ONU pede investigação sobre revolta militar e morte de CEMGFA da Guiné-Bissau

O Conselho Económico e Social (ECOSOG) da ONU apelou hoje ao governo guineense para que "investigue a fundo" os acontecimentos que ocorreram na Guiné-Bissau no decurso da sublevação militar de há uma semana, nomeadamente a morte do CEMGFA.

Agência LUSA /

Num comunicado, o ECOSOG indica que a investigação deve igualmente incidir sobre o apuramento de responsabilidades relacionadas com as "trágicas mortes" do Chefe do Estado-Maior General das Forças Armadas (CEMGFA), general Veríssimo Correia Seabra, e do porta-voz do Estado-Maior, coronel Domingos de Barros.

Com esta exigência, o ECOSOG amplia a vontade de alguns sectores da comunidade internacional para que se evite "abafar" a morte do CEMGFA em nome da estabilidade político-militar, tal como defendeu domingo, em Bissau, o ministro dos Negócios Estrangeiros timorense, José Ramos-Horta.

Na ocasião, o enviado especial da Comunidade dos Países de Língua Portuguesa (CPLP) para a Guiné-Bissau sustentou ser "inaceitável" esta posição das autoridades guineenses, advertindo que "não pode haver impunidade" em casos desta natureza.

O Comité, que reuniu extraordinariamente a 08 deste mês em Nova Iorque, refere que lamenta "profundamente" os "trágicos incidentes" que levaram à morte de Veríssimo Seabra e de Domingos de Barros.

"O Comité manifesta respeito pela contribuição importante que o general Veríssimo Correia Seabra desempenhou na Guiné-Bissau e o papel desempenhado no objectivo de fazer regressar a ordem constitucional, após a resignação do antigo presidente Kumba Ialá, a 17 de Setembro de 2003", três dias após o golpe de Estado, lê-se no documento.
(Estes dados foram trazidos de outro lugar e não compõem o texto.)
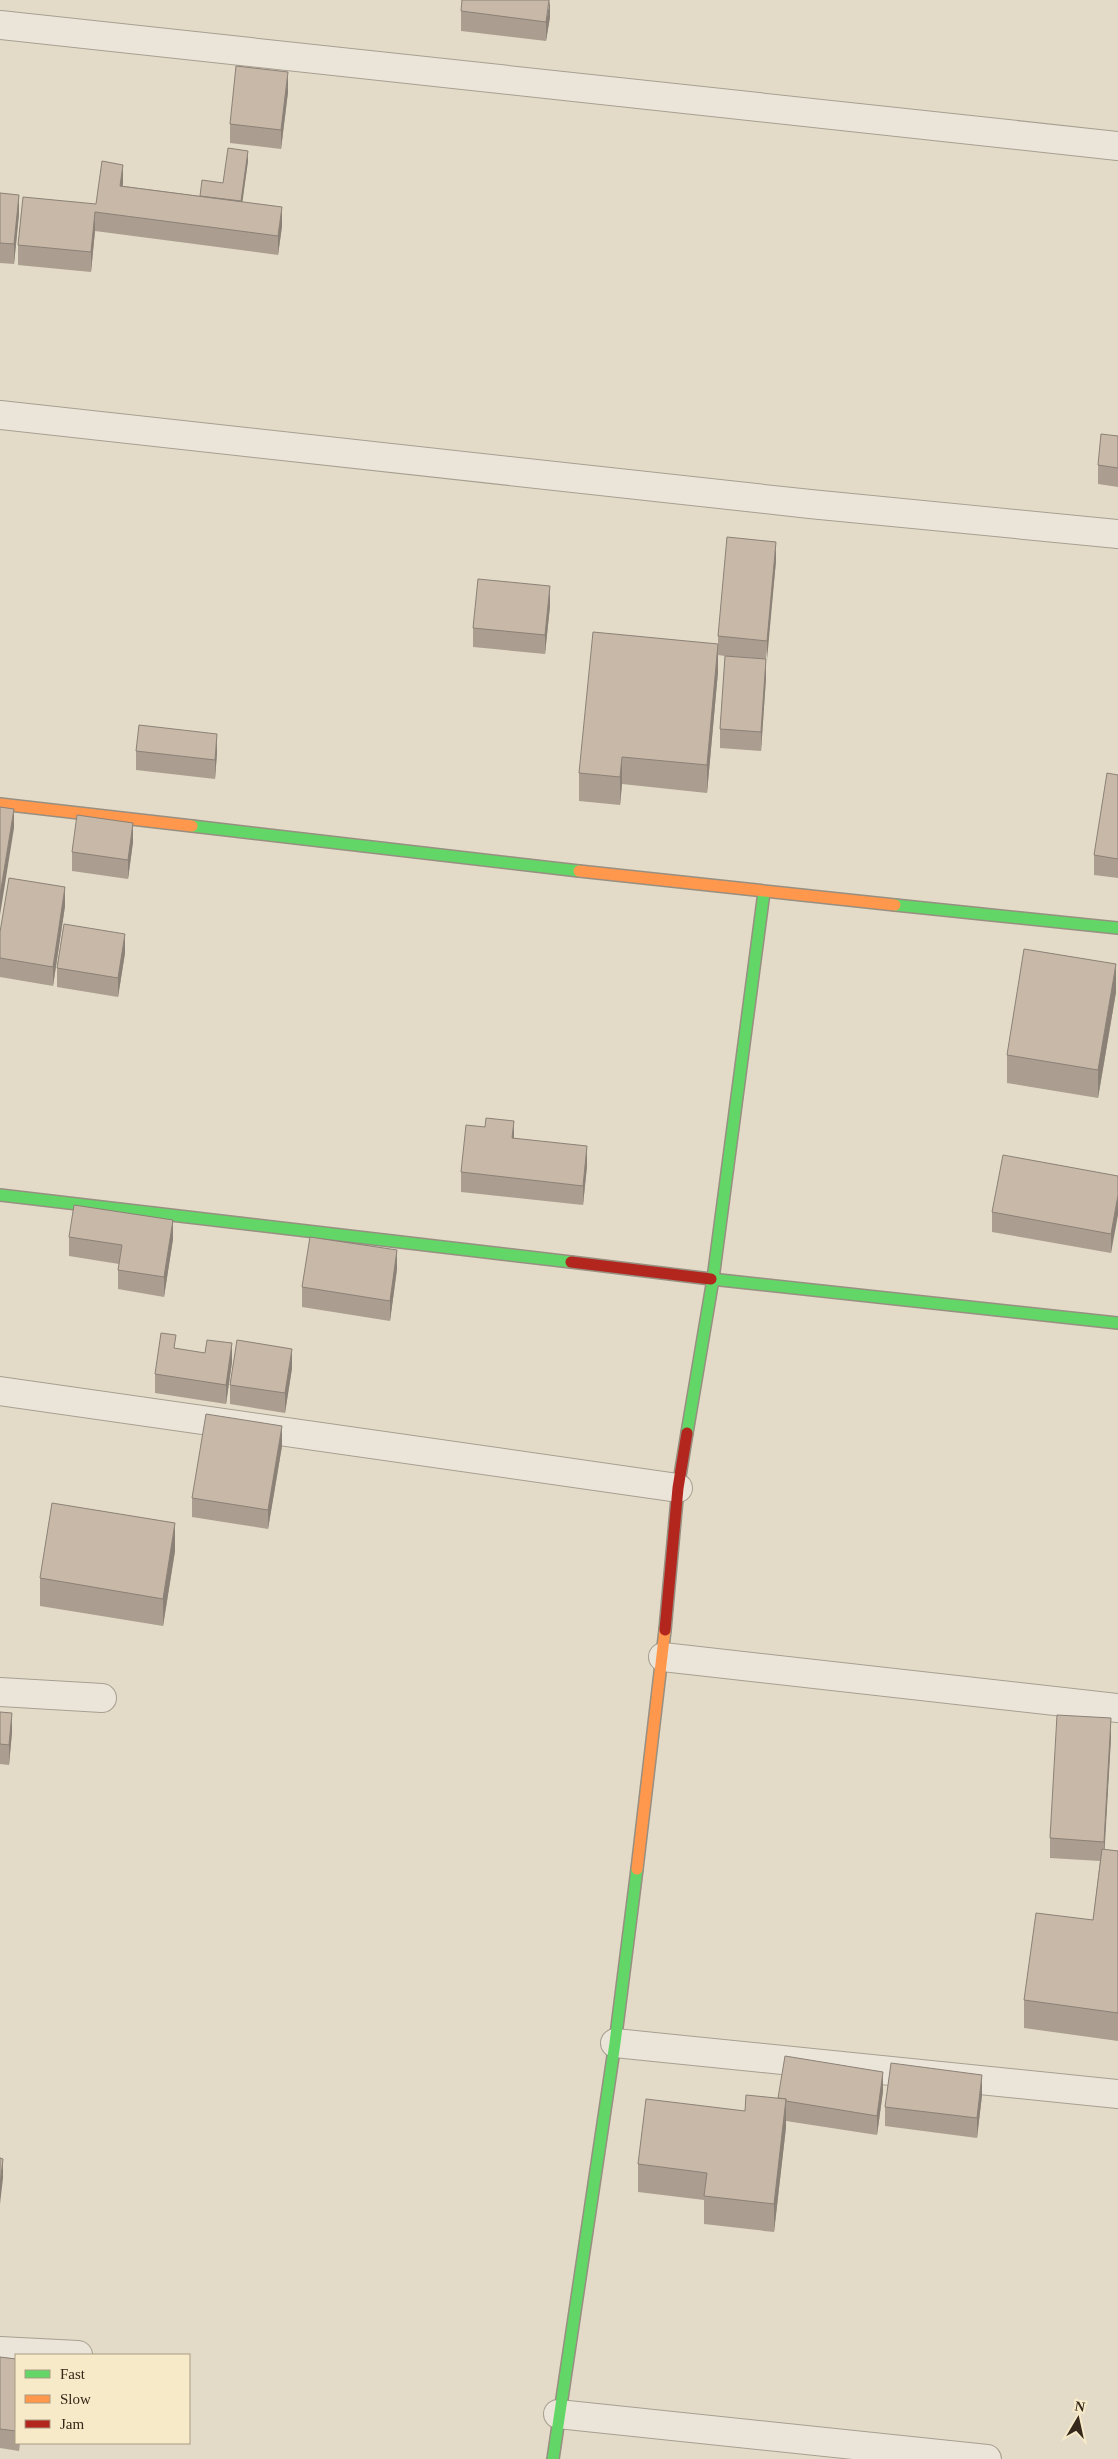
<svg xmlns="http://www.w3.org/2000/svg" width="1118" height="2459" viewBox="0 0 1118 2459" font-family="Georgia,serif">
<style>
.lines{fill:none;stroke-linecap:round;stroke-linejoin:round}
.street-casing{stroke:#a79f91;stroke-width:30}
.fast-casing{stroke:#978f81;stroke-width:14}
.slow-casing{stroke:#978f81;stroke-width:14}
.jam-casing{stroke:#978f81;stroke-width:14}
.street{stroke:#ebe5d9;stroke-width:28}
.fast{stroke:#63d668;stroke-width:11}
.slow{stroke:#ff974d;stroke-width:11}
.jam{stroke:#b3261e;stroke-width:11}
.wall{fill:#ab9e90}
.shaded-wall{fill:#8b8176}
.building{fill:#c7b8a8;stroke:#8b8176}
</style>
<rect width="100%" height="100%" fill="#e3dbc7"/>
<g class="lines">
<defs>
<g id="street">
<polyline points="0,25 1118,146"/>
<polyline points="0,415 810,504 1118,534"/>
<polyline points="0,1391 678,1488"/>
<polyline points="663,1657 1118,1708"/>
<polyline points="0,1692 102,1698"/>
<polyline points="615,2043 1118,2094"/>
<polyline points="0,2351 78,2355"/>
<polyline points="558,2414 987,2459"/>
</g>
<g id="fast">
<polyline points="192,826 579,871"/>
<polyline points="895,905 1118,928"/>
<polyline points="0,1195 571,1262"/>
<polyline points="711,1279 1118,1323"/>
<polyline points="687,1433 713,1279 764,892"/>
<polyline points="553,2459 615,2043 637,1869"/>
</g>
<g id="slow">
<polyline points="0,804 192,826"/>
<polyline points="579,871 895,905"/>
<polyline points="637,1869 665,1630"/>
</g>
<g id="jam">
<polyline points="571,1262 711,1279"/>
<polyline points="665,1630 678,1488 687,1433"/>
</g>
</defs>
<!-- street casing -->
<use href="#street" class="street-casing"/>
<!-- fast casing -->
<use href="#fast" class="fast-casing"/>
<!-- slow casing -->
<use href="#slow" class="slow-casing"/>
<!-- jam casing -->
<use href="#jam" class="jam-casing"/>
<!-- street -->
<use href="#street" class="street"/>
<!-- fast -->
<use href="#fast" class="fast"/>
<!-- slow -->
<use href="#slow" class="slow"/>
<!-- jam -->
<use href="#jam" class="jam"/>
</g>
<!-- wall -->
<g class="wall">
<polygon points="461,11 550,17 546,41 461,31"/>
<polygon points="288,92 281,149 230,143 230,124"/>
<polygon points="248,161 242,202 282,226 278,255 95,231 91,272 18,265 18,245 96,204 123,186 200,196 223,183"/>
<polygon points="0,193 19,214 14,264 0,263"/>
<polygon points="1118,436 1118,487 1098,484 1098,465"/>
<polygon points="776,561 766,660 766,678 761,751 720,748 720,729 725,656 718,655 718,672 707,793 622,784 620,805 579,801 579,773 718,644 718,636"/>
<polygon points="550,606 545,654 473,647 473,628"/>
<polygon points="136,751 217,753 215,779 136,770"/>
<polygon points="1118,775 1118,878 1094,875 1094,855"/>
<polygon points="133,842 128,879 72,871 72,852"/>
<polygon points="65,906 53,986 0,977 0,932"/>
<polygon points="125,953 118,997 57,987 57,968"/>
<polygon points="1116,992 1098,1098 1007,1083 1007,1055"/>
<polygon points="485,1127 587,1166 583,1205 461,1192 461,1172"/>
<polygon points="1118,1176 1111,1253 992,1232 992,1212"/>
<polygon points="69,1237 173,1239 164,1297 118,1289 118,1270 119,1264 69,1256"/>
<polygon points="397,1269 390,1321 302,1307 302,1287"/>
<polygon points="176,1348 232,1362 226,1404 155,1393 155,1374"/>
<polygon points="292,1368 285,1413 230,1404 230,1385"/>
<polygon points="282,1446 268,1529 192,1517 192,1498"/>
<polygon points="175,1551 163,1626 40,1606 40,1578"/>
<polygon points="0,1712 12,1732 9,1765 0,1764"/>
<polygon points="1111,1738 1104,1850 1118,1851 1118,2041 1024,2028 1024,2000 1093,1920 1100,1861 1050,1858 1050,1838"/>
<polygon points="883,2091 877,2135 786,2121 786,2127 774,2232 704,2224 704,2200 638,2192 638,2164 745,2111 778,2098"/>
<polygon points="982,2095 977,2138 885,2126 885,2107"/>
<polygon points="0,2357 16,2359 16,2443 20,2443 19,2451 0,2448"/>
</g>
<!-- shaded-wall -->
<g class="shaded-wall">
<polygon points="550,0 550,17 546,41 546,22"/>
<polygon points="288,72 288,92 281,149 281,130"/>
<polygon points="248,151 248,161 240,220 240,210"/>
<polygon points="123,165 123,184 120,205 120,186"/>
<polygon points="19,195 19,214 14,264 14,244"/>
<polygon points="282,207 282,226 278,255 278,236"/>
<polygon points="95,212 95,231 91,272 91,252"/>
<polygon points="776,542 776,561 767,660 767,641"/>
<polygon points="550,586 550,606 545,654 545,635"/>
<polygon points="718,644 718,672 707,793 707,765"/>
<polygon points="766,659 766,678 761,751 761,732"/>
<polygon points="217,734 217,753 215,779 215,760"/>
<polygon points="622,757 622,784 620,805 620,777"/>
<polygon points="14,809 14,828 0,915 0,895"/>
<polygon points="133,823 133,842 128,879 128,860"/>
<polygon points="65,887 65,906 53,986 53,967"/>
<polygon points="125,934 125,953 118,997 118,978"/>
<polygon points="1116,964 1116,992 1098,1098 1098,1070"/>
<polygon points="514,1121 514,1141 512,1138"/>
<polygon points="587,1146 587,1166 583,1205 583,1186"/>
<polygon points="1118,1195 1118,1215 1111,1253 1111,1234"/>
<polygon points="173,1220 173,1239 164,1297 164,1277"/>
<polygon points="397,1250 397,1269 390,1321 390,1301"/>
<polygon points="232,1343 232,1362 226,1404 226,1385"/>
<polygon points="292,1349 292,1368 285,1413 285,1393"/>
<polygon points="282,1426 282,1446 268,1529 268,1510"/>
<polygon points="175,1523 175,1551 163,1626 163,1599"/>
<polygon points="12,1713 12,1732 9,1765 9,1745"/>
<polygon points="1111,1718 1111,1738 1104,1861 1104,1842"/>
<polygon points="883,2072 883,2091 877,2135 877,2116"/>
<polygon points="982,2075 982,2095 977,2138 977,2118"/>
<polygon points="786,2099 786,2127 774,2232 774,2204"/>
<polygon points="3,2159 3,2178 0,2204 0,2185"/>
</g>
<!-- building -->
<g class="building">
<polygon points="462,0 549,0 546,22 461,11"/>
<polygon points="236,66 288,72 281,130 230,124"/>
<polygon points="228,148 248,151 241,201 200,196 202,180 223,183"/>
<polygon points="102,161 123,165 120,186 282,207 278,236 95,212 91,252 18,245 23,197 96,204"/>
<polygon points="0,193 19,195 14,244 0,243"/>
<polygon points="1101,434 1118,436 1118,468 1098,465"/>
<polygon points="727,537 776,542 767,641 718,636"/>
<polygon points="478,579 550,586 545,635 473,628"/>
<polygon points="593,632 718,644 707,765 622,757 620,777 579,773"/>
<polygon points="725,656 766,659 761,732 720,729"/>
<polygon points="139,725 217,734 215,760 136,751"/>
<polygon points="1107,773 1118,775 1118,859 1094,855"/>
<polygon points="0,807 14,809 0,895"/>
<polygon points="77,815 133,823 128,860 72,852"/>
<polygon points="9,878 65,887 53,967 0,958 0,932"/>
<polygon points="64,924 125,934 118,978 57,968"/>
<polygon points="1024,949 1116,964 1098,1070 1007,1055"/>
<polygon points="486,1118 514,1121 512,1138 587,1146 583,1186 461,1172 466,1125 485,1127"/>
<polygon points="1003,1155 1118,1176 1118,1195 1111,1234 992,1212"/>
<polygon points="74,1205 173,1220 164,1277 118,1270 122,1245 69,1237"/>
<polygon points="310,1237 397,1250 390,1301 302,1287"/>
<polygon points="161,1333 176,1335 174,1348 205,1353 207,1340 232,1343 226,1385 155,1374"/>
<polygon points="237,1340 292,1349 285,1393 230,1385"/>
<polygon points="206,1414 282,1426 268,1510 192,1498"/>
<polygon points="52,1503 175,1523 163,1599 40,1578"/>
<polygon points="0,1712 12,1713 9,1745 0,1744"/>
<polygon points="1057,1715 1111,1718 1104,1842 1050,1838"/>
<polygon points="1102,1849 1118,1851 1118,2013 1024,2000 1036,1913 1093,1920"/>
<polygon points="785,2056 883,2072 877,2116 786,2101 786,2099 778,2098"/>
<polygon points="891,2063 982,2075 977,2118 885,2107"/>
<polygon points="746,2095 786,2099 774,2204 704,2196 707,2173 638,2164 646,2099 745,2111"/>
<polygon points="0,2158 3,2159 0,2185"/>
<polygon points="0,2357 16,2359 16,2431 0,2429"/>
</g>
<!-- legend -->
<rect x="15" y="2354" width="175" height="90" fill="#f7eac9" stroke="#a99c83"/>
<rect x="25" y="2370" width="25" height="8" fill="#63d668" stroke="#a99c83"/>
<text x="60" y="2379" font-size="15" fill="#352719">Fast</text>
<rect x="25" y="2395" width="25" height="8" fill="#ff974d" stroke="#a99c83"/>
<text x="60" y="2404" font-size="15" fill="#352719">Slow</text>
<rect x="25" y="2420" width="25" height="8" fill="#b3261e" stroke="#a99c83"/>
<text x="60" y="2429" font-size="15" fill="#352719">Jam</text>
<!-- north arrow -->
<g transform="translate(1078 2419) rotate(9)" stroke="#f7eac9" stroke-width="4" paint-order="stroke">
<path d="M0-4L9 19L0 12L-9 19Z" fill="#352719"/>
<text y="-8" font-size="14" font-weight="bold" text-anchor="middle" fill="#352719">N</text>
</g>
</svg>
No comunicado, o Comité Ad-Hoc de Aconselhamento para a Guiné- Bissau do ECOSOG indica que, independentemente do inquérito, a comunidade internacional deve continuar a apoiar o país e encoraja os esforços do presidente Henrique Rosa e do primeiro-ministro Carlos Gomes Júnior na busca de soluções para a crise.

Congratulando-se com a assinatura, domingo, do "Memorando de Entendimento", o ECOSOG saúda também os esforços desenvolvidos nas conversações pelas comunidades de Países de Língua Portuguesa (CPLP) e Económica dos Estados da África Ocidental (CEDEAO).

Nesse sentido, apelou à comunidade internacional para se manter "confiante" no processo de consolidação democrática e insistiu na continuidade do apoio aos programas de desenvolvimento do país.

O ECOSOG vai mais longe e pede aos doadores para, com urgência, contribuírem financeiramente para o pagamento dos salários em atraso aos militares e na Função Pública, no âmbito do Fundo de Emergência para a Gestão Económica da Guiné-Bissau, o mesmo que ajudou o governo guineense a financiar o orçamento para 2004.

O Comité do ECOSOG insiste que, na mesa redonda dos doadores sobre a Guiné-Bissau, prevista para 15 de Dezembro próximo, a comunidade internacional deve ser "generosa".

O Comité Ad-Hoc de Aconselhamento para a Guiné-Bissau do ECOSOG foi criado em 2002 e integra representantes permanentes guineenses e de Portugal, Brasil e Holanda, sob a presidência da África do Sul.

O ECOSOG, agência ligada à ONU, conta com apoios dos departamentos dos Assuntos Económicos e Sociais e dos Assuntos Políticos, do Gabinete de Apoio à Consolidação da Paz na Guiné-Bissau (UNOGBIS) e do Programa das Nações Unidas para o Desenvolvimento (PNUD).